### Items
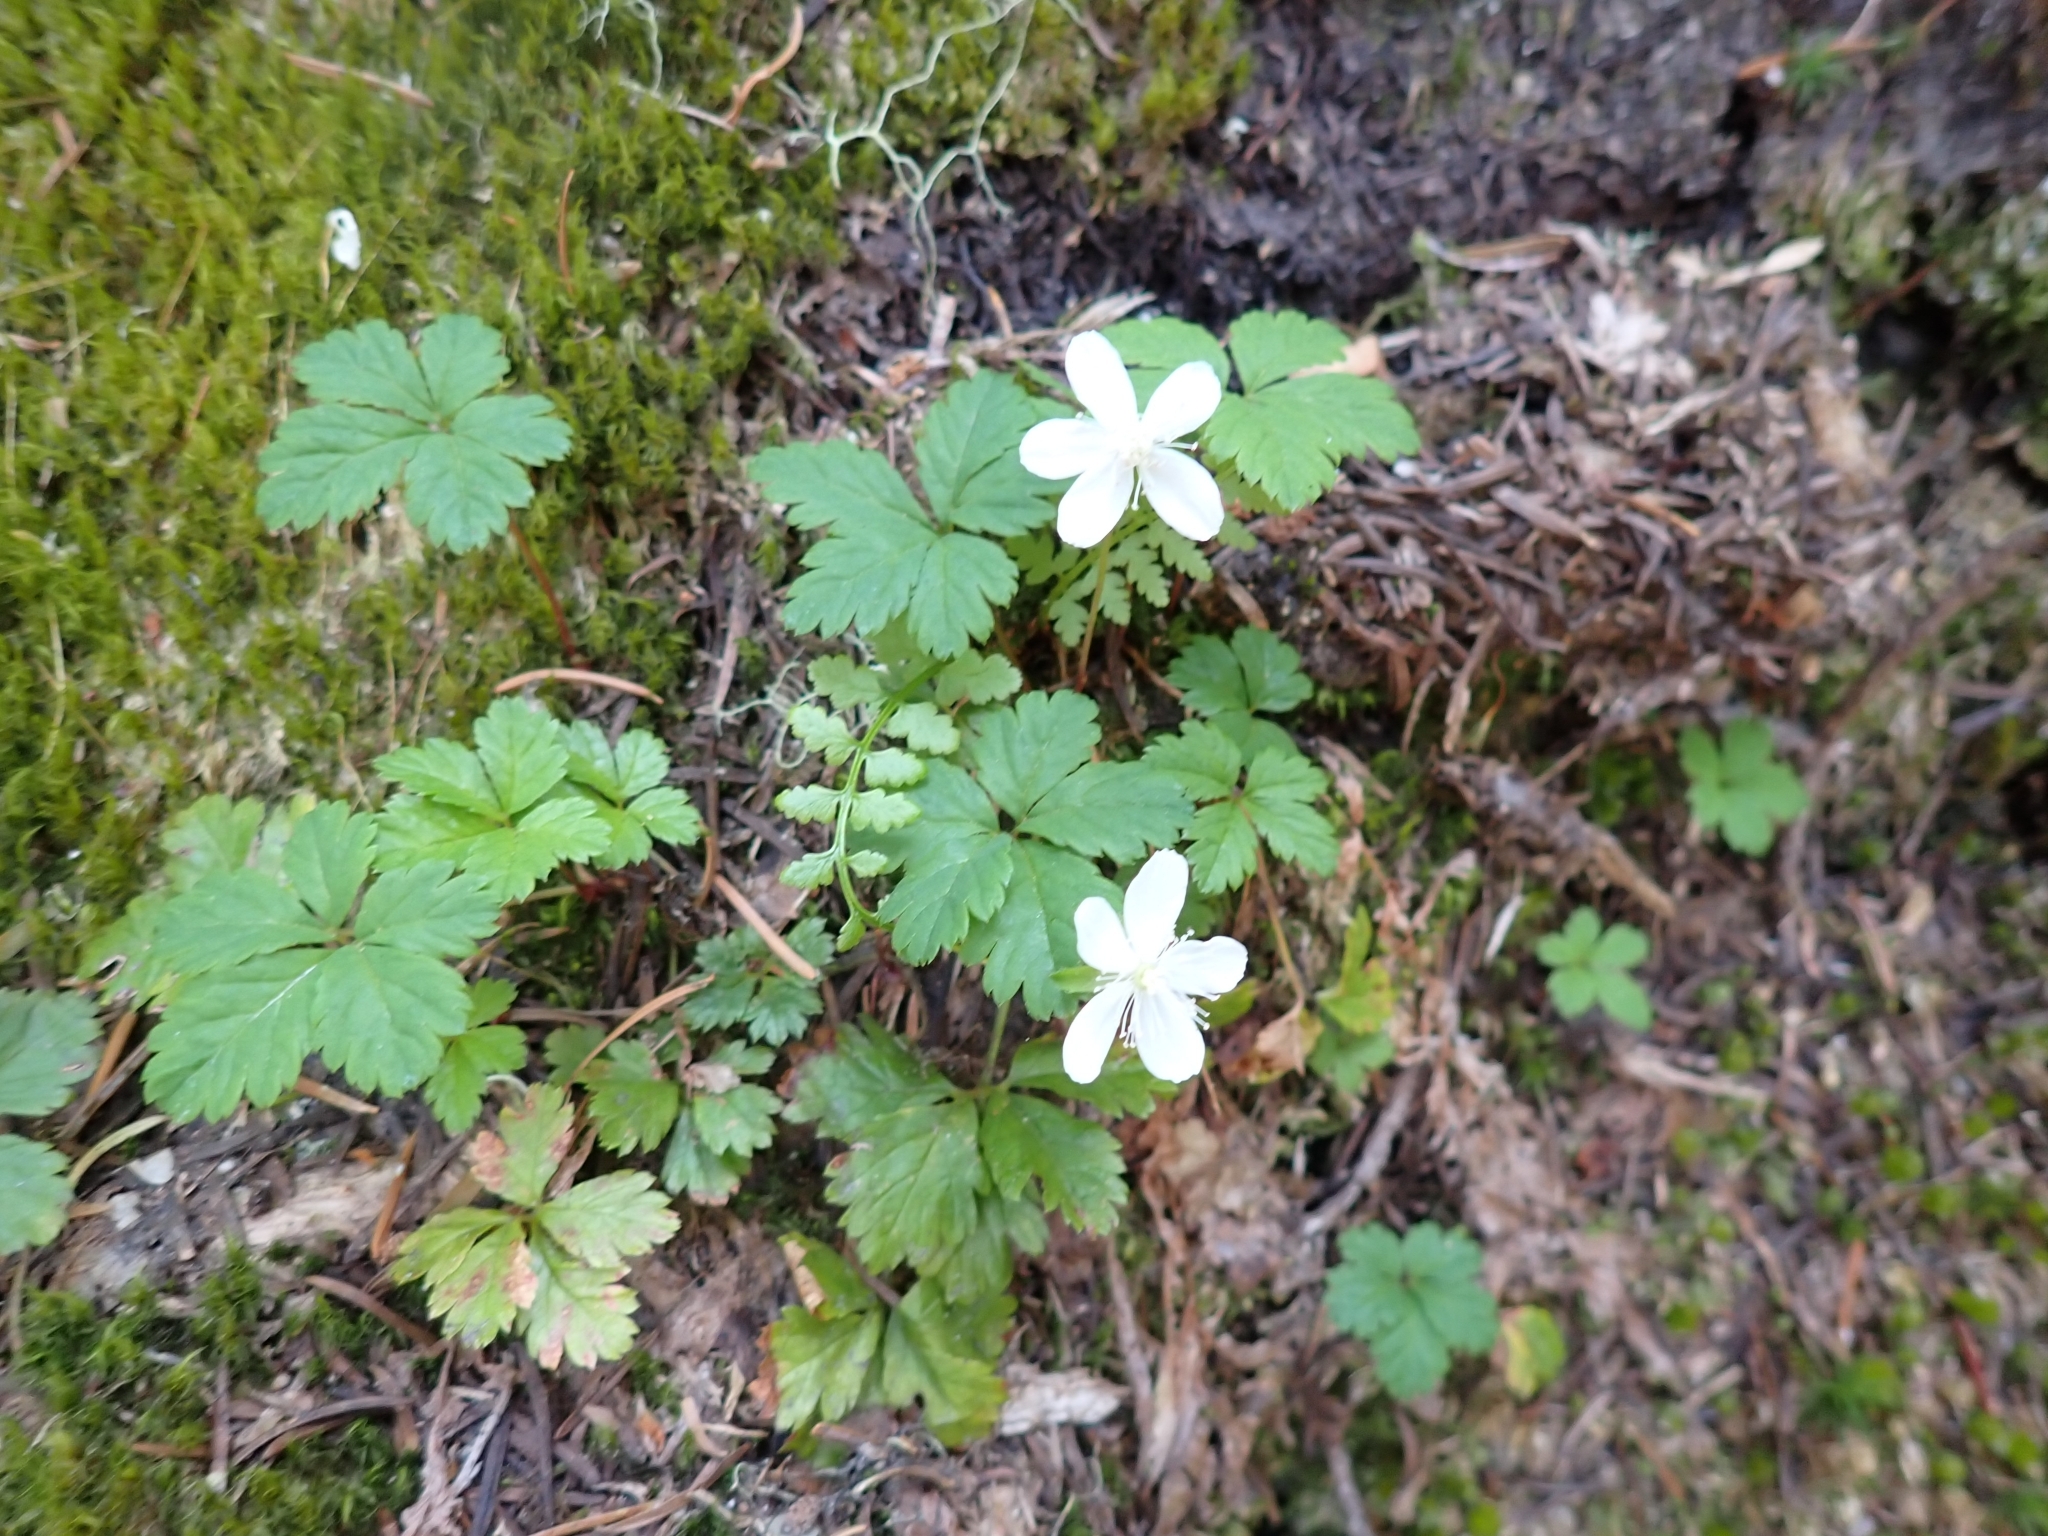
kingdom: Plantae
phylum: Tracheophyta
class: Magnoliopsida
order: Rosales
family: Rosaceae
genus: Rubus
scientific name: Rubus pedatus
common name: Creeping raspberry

### Description of the task
Reproduce every text line of the records word for word, leaving out the pictures.

### Answer to the task
kingdom: Plantae
phylum: Tracheophyta
class: Magnoliopsida
order: Rosales
family: Rosaceae
genus: Rubus
scientific name: Rubus pedatus
common name: Creeping raspberry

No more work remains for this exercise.